Published on: Wednesday, August 25, 2021

Three former Philadelphia homicide detectives, who built a murder case that wrongly convicted a 20-year-old man and kept him in prison for 25 years, were arrested on charges of perjury and false statements in a rare attempt by authorities to hold police accountable for actions which lead to false arrests and wrongful convictions (article available here).

The detectives said that Anthony Wright had confessed to the rape and murder of his 77-year-old neighbor Louise Talley in 1991, and that they found the bloody clothes he wore during the killing in his bedroom. But Wright denied confessing, and DNA testing in 2013 showed that another man, who lived near the victim, had raped and likely murdered her, prosecutors said in court papers. It also showed that the clothes the detectives claimed they found were actually worn by the victim, not Wright.

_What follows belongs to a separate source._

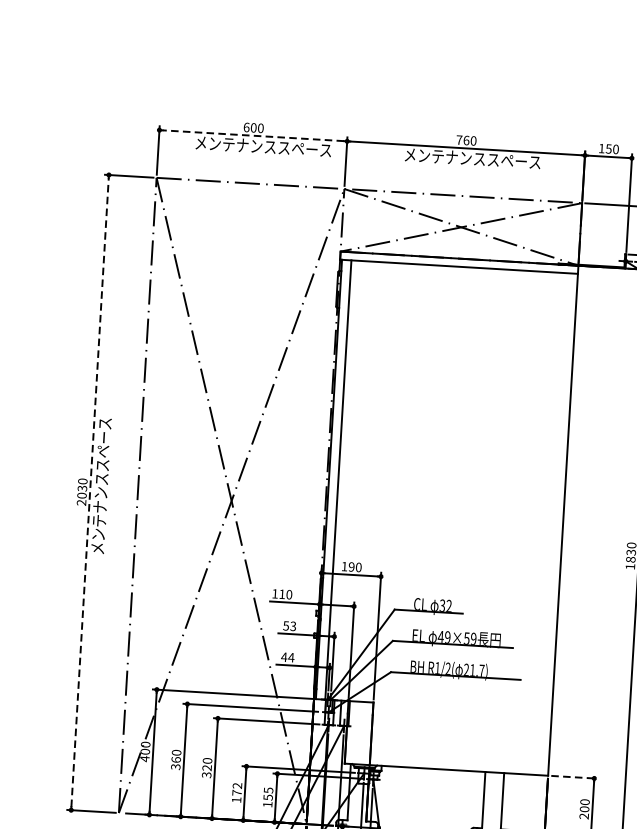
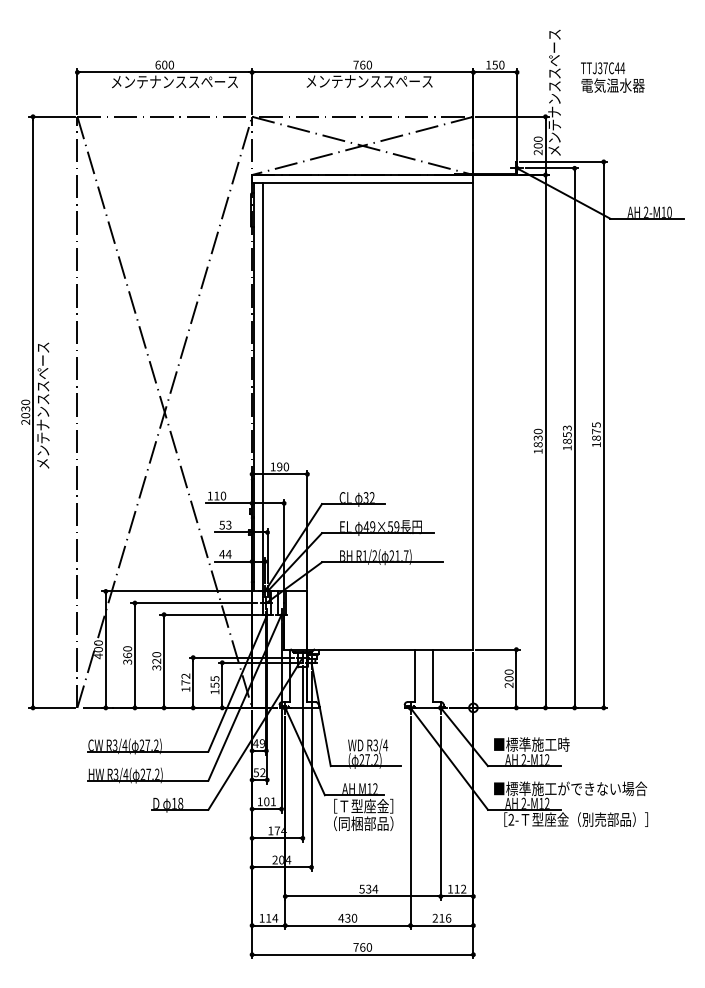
line: (253, 135) -> (164, 72), dashed -> solid
line: (90, 492) -> (33, 412), dashed -> solid
line: (575, 777) -> (498, 649), dashed -> solid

Still, Philadelphia prosecutors insisted on retrying Wright in 2016. And that is when the actions of homicide detectives Manuel Santiago, Martin Devlin and Frank Jastrzembski began to unravel, according to a Philadelphia County grand jury’s detailed presentment. The grand jury wrote that they sought to hold Santiago, Devlin and Jastrzembski “accountable for lying under oath to condemn an innocent man and cover up their wrongdoing, and for perverting the integrity of the law.”

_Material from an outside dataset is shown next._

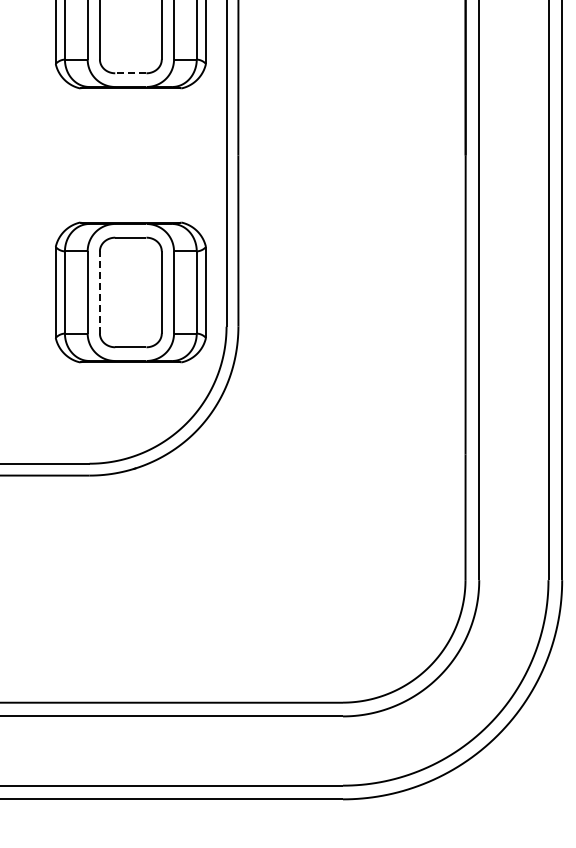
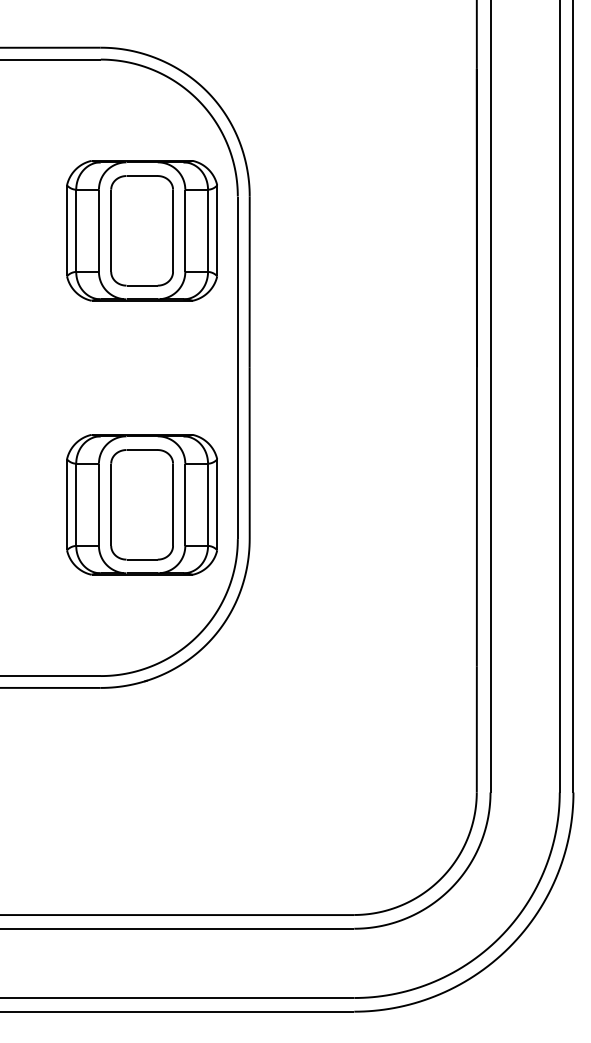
line: (131, 73) -> (142, 285), dashed -> solid
line: (100, 292) -> (111, 504), dashed -> solid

The jury acquitted Wright of rape and murder charges in less than an hour. Following his release, most of the jurors met with Wright the next day to wish him well. In 2018, the city of Philadelphia agreed to pay a $9.85 million settlement to Wright. The lead prosecutor in the retrial, Carlos Vega, ran for district attorney in the Democratic primary against incumbent Larry Krasner in May and was soundly defeated.